The Complete Individual, swimming though an electronic ocean. A complete world—like an egg. This jungle, in its airtight chamber, was designed to be detached, kept apart, from something. But what? She couldn’t tell.

The duo’s laughter permeated the jungle. The laughter of those untroubled by the threat of the outside world—or of decay from within.

To realize the dream of sunny side up—a life without trouble, without consequence—and to eventually arrive at a state of such tranquillity that you no longer needed to move. Balot wasn’t sure whether to be envious or scornful of such a lifestyle.

All of a sudden she yearned to speak to Oeufcoque and the Doctor. She wanted them to tell her what she ought to do. But, as they weren’t here right now, she guessed that it would be up to her to work that out for herself.

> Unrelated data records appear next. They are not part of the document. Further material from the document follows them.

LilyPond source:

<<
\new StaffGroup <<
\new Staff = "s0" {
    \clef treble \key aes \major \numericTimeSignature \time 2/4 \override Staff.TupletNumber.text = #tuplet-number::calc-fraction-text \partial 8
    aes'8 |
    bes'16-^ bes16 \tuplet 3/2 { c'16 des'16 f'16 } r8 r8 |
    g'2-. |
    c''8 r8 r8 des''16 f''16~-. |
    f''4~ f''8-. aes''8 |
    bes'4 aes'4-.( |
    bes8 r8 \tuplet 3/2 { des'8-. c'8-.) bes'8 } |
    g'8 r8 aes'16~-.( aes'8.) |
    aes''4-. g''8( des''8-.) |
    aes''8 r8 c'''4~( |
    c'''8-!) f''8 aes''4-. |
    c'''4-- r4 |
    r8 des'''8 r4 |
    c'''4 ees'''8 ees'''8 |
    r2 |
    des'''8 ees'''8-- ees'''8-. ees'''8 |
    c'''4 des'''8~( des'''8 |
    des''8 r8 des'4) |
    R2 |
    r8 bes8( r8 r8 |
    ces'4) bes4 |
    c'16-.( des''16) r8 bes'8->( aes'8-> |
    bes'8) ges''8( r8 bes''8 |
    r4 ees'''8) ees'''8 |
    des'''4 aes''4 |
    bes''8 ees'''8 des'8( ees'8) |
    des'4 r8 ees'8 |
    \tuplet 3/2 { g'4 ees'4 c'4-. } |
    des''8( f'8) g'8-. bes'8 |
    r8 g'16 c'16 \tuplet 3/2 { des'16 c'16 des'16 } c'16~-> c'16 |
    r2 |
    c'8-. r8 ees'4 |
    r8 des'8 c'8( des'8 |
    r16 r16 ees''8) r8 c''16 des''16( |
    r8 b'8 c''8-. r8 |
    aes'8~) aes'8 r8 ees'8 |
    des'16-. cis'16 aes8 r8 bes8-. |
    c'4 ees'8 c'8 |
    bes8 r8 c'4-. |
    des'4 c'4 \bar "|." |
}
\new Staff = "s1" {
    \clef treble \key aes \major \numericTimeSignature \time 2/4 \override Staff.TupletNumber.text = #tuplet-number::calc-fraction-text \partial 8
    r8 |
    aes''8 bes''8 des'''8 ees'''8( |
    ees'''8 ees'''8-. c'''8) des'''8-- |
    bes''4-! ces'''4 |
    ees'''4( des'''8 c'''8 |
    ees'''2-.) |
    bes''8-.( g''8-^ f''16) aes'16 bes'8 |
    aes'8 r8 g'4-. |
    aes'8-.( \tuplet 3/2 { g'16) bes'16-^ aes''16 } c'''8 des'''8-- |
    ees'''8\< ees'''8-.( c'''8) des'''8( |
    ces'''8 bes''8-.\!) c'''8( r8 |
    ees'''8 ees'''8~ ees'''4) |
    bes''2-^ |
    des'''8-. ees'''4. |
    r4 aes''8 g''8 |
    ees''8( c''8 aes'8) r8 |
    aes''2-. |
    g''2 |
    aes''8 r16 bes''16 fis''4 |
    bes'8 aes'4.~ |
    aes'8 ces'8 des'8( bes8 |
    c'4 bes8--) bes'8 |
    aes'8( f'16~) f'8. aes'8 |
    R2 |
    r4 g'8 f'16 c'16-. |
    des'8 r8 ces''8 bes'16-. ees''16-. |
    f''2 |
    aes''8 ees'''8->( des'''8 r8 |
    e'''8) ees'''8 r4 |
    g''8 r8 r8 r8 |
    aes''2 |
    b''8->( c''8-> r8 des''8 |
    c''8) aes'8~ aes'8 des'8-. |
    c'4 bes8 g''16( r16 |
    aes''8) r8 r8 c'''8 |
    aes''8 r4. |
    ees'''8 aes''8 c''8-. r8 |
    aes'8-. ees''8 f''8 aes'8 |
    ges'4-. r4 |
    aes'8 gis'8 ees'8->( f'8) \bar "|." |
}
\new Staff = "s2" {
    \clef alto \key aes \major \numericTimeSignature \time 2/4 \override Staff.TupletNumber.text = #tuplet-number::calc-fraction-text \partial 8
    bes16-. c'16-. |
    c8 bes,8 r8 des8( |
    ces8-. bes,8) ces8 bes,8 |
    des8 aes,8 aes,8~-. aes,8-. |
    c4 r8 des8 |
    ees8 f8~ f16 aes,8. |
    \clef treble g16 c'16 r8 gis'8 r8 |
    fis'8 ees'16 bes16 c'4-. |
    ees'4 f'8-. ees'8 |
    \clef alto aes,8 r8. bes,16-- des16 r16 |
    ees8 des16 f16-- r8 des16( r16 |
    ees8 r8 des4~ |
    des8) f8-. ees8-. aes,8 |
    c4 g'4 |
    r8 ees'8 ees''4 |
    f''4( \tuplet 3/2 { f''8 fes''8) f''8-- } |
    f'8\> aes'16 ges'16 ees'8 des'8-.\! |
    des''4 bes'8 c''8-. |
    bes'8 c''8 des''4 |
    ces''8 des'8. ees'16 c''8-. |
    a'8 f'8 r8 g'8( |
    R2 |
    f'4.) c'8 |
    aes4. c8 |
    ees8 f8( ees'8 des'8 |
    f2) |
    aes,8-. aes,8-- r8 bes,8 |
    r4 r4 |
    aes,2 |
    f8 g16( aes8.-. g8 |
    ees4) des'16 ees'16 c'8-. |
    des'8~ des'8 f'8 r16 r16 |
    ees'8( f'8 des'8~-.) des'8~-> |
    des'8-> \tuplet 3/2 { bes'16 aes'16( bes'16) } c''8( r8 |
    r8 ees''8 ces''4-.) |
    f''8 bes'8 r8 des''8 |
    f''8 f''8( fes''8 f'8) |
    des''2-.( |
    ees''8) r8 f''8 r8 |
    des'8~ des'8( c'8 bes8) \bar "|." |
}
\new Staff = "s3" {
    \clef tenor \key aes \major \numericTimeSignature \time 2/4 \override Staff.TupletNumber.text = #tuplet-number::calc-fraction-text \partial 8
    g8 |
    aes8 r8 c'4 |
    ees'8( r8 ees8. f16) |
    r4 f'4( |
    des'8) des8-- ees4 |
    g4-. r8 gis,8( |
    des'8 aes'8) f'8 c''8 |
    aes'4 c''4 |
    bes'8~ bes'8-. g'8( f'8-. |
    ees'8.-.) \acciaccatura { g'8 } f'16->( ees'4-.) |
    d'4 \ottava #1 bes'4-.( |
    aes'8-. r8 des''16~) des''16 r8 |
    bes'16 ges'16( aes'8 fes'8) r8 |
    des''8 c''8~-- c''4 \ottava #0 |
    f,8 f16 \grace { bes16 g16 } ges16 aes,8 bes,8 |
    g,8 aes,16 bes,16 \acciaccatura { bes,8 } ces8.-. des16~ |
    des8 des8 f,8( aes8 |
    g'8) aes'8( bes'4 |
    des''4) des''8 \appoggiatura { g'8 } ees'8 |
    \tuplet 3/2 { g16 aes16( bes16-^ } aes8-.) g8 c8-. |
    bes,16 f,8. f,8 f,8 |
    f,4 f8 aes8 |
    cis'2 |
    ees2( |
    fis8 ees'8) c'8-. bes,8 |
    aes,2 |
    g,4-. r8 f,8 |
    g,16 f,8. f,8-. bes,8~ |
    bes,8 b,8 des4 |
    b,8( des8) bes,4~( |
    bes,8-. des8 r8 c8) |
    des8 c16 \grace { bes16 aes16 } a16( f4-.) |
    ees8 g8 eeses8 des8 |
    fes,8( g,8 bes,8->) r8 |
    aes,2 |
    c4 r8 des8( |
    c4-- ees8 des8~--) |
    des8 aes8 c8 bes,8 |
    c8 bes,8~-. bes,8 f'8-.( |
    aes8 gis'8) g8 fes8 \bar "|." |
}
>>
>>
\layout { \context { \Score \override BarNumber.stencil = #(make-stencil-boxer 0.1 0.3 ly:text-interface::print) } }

So, as she swam along, she tried to think as the Doctor and Oeufcoque would think.

The Doctor and Oeufcoque would be brainstorming, thinking up various strategies as to how best to proceed. What would those strategies be, those threads of ideas? This was a competition, and a game. At one end of those threads was the man called Shell. Shell was trying to protect something, and that was why he’d had Boiled and the assassins pull on their end of the thread…

Suddenly, it dawned on Balot—there was something she needed to find.

–Hey, do you think that we’d be able to get permission for me to use this pool?

Tweedledee was taken aback.

–Gosh, I didn’t think Eve was going to ask to eat the forbidden fruit of her own accord!

The Doctor’s words came flooding back to Balot. She’s not using that until I’ve gone over a few things with her. She’s owed an explanation. Balot realized that the Doctor must have been talking about the computer terminal in the pool. And she knew in an instant what exactly it was that she would be using it for.

–What are you going to look up?

Tweedledum was excited now.

–There’s this man who’s hidden his past. I want to know where it is.

–Past? Whose past?

–A man called Shell-Septinos. An employee at OctoberCorp.